Within the ship is a limited supply of space suits, med kits, weapons and fire extinguishers. Fire in the vacuum of space is bad, so it’s best to put out fires as quick as possible. However, if you’re like me and turn gravity off in favour of boosting shields, floating from one end of the ship to the fire is agonisingly slow. When I finally got to the fire and shot off the fire extinguisher, naturally the force of the fire extinguisher threw my engineer backwards. Thus started me off cackling to myself as I watched my poor engineer shooting around the place trying to put out the flames.
While this was happening, and in between fits of laughter, everything else had gone pear-shaped. The port engine had been disabled, my forward gunner had been knocked out, the ships hull had been breached so oxygen was dropping at a rapid rate. My engineer dropped the fire extinguisher as he floated over to get a heal kit, managing to revive the captain who had suffocated. The fire flared up again, other crew members slowly died and then the ship blew up in my face. Epic fail! Back at the home base and in the mess hall, you can see a news bulletin scrolling across the screen that the whole crew had been wiped out on their last mission – RIP.
As you complete missions, providing you don’t explode like a number of my attempts, you earn research points that unlock equipment for the crew and the ship as well as earning coins to buy said equipment upgrades. Your crew members will gain experience and learn new skills at different level intervals, but ultimately if they die, they’re gone.
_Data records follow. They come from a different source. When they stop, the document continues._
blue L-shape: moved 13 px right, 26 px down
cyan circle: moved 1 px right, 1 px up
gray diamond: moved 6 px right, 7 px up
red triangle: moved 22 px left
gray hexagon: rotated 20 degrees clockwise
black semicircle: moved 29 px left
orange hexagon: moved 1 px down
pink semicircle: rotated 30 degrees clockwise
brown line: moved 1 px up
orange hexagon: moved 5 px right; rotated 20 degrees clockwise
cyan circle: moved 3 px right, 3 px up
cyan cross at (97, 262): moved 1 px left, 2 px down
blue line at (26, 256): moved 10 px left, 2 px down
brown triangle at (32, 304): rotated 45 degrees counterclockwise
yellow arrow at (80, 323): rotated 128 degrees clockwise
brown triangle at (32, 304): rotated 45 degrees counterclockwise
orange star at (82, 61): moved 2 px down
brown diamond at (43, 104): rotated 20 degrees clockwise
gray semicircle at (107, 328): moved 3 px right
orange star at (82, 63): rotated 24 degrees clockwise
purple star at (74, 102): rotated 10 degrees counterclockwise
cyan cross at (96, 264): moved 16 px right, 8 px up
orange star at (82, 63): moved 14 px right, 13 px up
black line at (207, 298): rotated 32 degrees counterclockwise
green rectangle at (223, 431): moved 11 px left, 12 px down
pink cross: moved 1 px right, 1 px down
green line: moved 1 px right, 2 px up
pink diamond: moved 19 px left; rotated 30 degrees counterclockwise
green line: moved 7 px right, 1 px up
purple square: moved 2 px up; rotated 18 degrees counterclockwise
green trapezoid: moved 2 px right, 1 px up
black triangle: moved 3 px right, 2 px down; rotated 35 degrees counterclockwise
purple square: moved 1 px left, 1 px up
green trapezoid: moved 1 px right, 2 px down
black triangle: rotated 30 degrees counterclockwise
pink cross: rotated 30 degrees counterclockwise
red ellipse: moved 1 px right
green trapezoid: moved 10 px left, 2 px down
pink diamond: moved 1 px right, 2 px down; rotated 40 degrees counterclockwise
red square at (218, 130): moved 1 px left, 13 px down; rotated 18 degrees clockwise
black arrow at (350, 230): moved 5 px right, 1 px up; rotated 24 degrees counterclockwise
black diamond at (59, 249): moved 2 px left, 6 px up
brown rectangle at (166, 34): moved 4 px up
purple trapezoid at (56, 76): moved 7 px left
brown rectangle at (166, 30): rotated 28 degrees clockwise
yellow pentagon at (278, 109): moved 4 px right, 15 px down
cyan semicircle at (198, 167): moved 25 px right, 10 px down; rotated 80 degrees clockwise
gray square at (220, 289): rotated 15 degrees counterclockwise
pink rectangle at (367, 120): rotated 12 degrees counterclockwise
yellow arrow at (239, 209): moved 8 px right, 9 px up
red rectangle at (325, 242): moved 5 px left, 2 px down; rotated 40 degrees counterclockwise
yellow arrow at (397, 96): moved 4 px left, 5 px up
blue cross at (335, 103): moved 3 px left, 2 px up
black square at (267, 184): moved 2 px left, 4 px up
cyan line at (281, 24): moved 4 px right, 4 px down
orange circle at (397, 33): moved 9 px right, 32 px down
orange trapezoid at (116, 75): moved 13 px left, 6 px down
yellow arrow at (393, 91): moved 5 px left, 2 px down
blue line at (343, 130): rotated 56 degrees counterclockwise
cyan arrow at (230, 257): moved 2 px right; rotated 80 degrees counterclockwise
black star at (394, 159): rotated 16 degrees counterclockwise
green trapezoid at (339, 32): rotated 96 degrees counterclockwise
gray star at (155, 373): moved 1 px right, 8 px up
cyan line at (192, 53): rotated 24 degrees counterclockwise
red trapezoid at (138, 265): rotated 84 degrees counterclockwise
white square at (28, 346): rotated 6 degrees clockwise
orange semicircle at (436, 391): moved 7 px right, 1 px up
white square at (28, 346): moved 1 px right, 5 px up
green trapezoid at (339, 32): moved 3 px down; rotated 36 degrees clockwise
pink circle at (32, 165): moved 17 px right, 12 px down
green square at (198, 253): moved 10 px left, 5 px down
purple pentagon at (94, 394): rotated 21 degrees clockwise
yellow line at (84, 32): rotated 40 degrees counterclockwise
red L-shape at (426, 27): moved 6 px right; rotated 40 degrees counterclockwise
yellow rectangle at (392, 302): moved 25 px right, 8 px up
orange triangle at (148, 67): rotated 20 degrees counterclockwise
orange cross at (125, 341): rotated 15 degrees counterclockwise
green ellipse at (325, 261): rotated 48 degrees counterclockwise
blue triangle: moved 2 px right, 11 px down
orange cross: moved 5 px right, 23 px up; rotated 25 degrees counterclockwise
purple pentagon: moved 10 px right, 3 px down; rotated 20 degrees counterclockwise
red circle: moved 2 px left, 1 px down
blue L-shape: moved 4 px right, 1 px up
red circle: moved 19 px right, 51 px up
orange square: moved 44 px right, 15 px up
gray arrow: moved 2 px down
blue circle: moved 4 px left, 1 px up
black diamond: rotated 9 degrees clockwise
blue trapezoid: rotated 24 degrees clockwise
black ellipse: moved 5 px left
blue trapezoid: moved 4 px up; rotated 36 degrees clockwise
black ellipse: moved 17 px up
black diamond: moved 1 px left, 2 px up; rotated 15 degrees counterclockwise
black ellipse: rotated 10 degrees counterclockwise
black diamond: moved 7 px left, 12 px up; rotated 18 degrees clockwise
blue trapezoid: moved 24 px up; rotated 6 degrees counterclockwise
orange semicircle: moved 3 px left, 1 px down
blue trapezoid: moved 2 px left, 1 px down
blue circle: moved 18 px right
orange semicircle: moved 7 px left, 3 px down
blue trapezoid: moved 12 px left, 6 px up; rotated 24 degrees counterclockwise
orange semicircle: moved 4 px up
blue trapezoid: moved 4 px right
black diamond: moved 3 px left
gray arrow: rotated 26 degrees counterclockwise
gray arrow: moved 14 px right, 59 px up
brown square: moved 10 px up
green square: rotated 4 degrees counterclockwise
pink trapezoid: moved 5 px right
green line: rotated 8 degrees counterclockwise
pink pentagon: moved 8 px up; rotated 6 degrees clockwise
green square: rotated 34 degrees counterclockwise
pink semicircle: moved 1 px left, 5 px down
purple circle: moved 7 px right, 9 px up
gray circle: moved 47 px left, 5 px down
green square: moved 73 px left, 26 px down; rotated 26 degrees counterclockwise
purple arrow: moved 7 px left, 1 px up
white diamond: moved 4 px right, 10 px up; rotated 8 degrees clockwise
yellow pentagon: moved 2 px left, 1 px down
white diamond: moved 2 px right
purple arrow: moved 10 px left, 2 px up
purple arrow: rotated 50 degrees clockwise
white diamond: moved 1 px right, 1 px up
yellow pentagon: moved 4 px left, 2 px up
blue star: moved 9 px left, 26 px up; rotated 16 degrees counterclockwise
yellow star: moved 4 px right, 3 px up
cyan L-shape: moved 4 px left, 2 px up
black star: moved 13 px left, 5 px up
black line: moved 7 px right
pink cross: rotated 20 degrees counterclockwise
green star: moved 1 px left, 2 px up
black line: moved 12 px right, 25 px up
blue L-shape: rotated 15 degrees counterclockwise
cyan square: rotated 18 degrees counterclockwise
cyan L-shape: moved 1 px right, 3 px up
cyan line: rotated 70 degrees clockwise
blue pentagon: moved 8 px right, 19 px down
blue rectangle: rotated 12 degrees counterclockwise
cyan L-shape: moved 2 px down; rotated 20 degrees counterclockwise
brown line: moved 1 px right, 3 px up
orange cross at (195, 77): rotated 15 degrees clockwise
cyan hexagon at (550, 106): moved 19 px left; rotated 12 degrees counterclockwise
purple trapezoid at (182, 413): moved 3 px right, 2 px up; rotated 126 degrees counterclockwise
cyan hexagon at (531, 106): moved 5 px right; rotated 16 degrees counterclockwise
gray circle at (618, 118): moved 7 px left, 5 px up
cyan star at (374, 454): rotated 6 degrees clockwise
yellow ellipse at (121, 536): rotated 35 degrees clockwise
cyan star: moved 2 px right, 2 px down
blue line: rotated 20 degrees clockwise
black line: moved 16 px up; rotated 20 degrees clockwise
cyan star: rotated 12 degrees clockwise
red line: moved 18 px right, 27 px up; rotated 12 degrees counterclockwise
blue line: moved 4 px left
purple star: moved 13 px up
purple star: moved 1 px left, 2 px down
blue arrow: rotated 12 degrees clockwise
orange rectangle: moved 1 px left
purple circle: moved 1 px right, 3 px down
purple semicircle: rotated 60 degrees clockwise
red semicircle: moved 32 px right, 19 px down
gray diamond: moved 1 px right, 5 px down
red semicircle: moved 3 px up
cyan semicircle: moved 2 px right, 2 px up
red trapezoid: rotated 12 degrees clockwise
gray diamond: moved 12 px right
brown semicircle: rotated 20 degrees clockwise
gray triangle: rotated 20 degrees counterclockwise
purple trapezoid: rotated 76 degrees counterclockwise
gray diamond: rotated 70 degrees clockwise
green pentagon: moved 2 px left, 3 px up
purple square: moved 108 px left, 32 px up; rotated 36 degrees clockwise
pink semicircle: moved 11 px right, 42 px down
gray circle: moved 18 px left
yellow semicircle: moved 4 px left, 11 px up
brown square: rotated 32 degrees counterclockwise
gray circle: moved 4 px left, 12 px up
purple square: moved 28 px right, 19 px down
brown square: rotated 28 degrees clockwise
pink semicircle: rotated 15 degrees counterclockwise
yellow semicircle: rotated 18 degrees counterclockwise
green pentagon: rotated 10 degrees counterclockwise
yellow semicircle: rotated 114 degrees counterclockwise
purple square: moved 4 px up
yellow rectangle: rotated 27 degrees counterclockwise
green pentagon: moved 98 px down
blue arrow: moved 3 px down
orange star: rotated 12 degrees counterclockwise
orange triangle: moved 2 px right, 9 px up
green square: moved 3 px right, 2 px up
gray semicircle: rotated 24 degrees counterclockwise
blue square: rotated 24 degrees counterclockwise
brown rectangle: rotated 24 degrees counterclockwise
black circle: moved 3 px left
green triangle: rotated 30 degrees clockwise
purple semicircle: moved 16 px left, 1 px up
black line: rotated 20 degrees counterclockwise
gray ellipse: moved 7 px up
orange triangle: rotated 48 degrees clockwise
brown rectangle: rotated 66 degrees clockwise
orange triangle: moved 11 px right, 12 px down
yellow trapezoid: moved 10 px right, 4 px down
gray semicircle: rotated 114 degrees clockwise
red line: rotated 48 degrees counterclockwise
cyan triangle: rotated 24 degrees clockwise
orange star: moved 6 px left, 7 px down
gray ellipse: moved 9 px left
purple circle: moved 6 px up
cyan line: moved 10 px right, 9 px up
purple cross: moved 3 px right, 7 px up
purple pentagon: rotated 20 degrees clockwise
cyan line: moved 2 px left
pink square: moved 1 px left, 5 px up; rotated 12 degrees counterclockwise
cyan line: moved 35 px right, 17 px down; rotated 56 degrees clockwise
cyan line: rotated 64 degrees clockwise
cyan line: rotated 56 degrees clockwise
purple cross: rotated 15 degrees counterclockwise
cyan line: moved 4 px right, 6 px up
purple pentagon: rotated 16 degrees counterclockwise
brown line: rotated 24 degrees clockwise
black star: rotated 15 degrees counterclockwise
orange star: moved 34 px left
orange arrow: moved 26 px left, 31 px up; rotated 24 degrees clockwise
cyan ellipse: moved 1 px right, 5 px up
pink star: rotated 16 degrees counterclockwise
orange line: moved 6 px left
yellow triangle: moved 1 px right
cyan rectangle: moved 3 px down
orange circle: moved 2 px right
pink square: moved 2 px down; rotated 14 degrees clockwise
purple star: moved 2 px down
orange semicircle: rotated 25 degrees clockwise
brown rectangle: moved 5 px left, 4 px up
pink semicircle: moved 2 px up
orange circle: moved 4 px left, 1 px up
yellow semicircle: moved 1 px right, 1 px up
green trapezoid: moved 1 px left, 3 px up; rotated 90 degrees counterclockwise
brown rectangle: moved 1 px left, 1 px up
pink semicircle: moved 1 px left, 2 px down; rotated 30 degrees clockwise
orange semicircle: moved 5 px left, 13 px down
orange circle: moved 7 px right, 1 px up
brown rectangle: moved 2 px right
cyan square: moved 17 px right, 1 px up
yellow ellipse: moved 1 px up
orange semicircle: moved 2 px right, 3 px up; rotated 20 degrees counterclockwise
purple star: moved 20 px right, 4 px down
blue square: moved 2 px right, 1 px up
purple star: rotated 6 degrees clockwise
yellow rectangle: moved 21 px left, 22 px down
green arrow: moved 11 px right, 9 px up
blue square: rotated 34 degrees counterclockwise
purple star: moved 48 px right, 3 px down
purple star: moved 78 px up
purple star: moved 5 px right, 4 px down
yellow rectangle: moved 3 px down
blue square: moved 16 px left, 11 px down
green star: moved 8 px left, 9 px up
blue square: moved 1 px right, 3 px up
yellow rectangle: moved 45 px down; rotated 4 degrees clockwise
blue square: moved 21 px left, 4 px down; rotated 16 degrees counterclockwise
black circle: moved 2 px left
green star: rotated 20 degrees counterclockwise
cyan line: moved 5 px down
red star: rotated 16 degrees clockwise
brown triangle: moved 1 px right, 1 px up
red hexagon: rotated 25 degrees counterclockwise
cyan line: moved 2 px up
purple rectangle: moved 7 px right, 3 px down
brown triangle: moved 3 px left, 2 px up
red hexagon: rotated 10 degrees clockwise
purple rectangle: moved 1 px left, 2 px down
Thankfully though any gear items you’ve unlocked can be used in future crews. I recruited a new crew, outfitted them and my ship in items I had acquired in previous missions, painted my ship and renamed it “The Chum Bucket MK II” and set off on my next adventure.
There are times where I had to do multiple missions to save enough credits to purchase much-needed upgrades on the ship which made a good difference in my ability to take on harder missions. There is repetition evident in the structure of missions, but they’re always challenging in different ways and you’re always offered a ‘fastest route’ and a ‘safest route’. Sometimes the safest route felt just as hard as the fastest route, but more often than not the fastest route has the higher risk involved. Management of each situation in each mission is always dynamic enough that it doesn’t end up feeling too grindy, but it does start to repeat the general gameplay loop. The missions are over quick enough that if it does feel to much of the same, just shut it down and play more later or the next day.
Space Crew is fantastic and insanely good fun, but also can be quite punishing. Whilst some of the missions were challenging, it drove you to do better each time, and with missions that only last about 15-20 minutes, it’s a great game to play in short bursts. Gameplay is super smooth with excellent sounds and space visuals, particularly in missions with asteroid fields. One day I would love to see a game in this series feature co-op multiplayer, even if it was limited to two players controlling three crew members each. I think it’d be even more fun and a bit easier to manager three crew versus six, and then mission difficulty scaled accordingly. One can hope.
This review utilised a Steam key provided by Renaissance PR UK. Space Crew is available now on Steam, Xbox, PlayStation and Nintendo Switch.